-- PROBLEM DESCRIPTION --
From the line with "left shoulder: (998, 314)" to the final line, print the records exactly as they are.

-- GIVEN ENTRIES --
────────

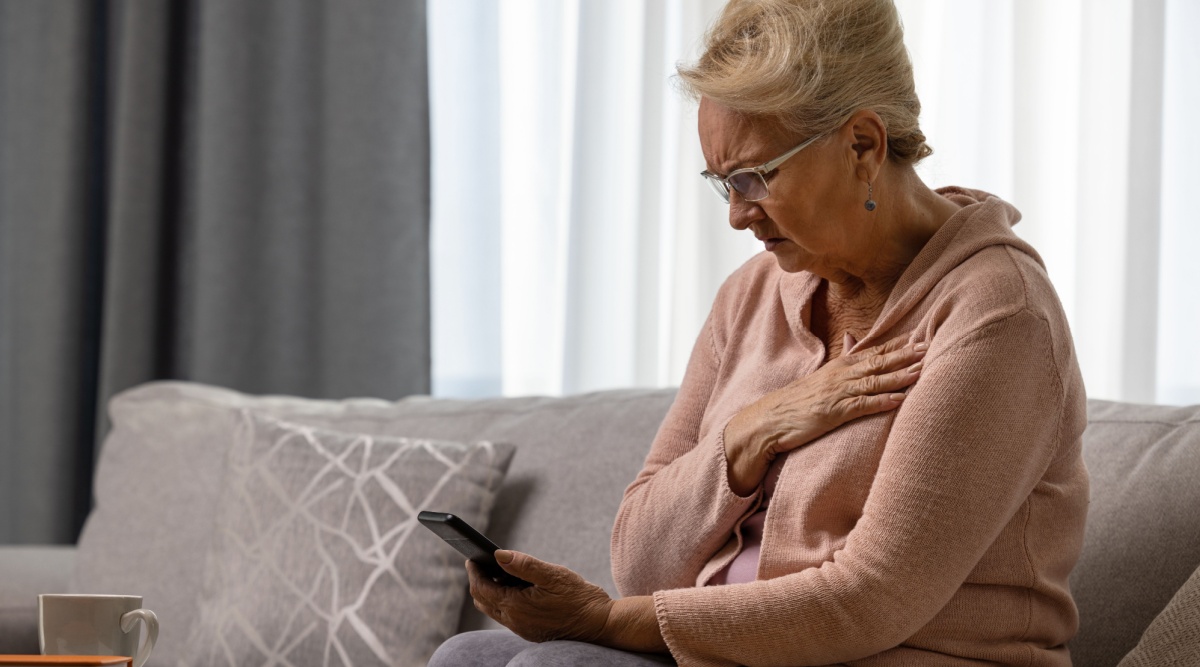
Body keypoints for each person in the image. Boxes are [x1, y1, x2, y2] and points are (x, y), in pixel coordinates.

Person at [429, 0, 1088, 664]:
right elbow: (639, 561)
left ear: (863, 144)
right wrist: (750, 432)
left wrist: (604, 622)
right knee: (466, 656)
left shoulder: (998, 314)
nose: (739, 215)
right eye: (723, 185)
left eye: (754, 177)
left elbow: (870, 598)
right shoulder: (751, 295)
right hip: (734, 653)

────────

-- FINAL ANSWER --
left shoulder: (998, 314)
nose: (739, 215)
right eye: (723, 185)
left eye: (754, 177)
left elbow: (870, 598)
right shoulder: (751, 295)
right hip: (734, 653)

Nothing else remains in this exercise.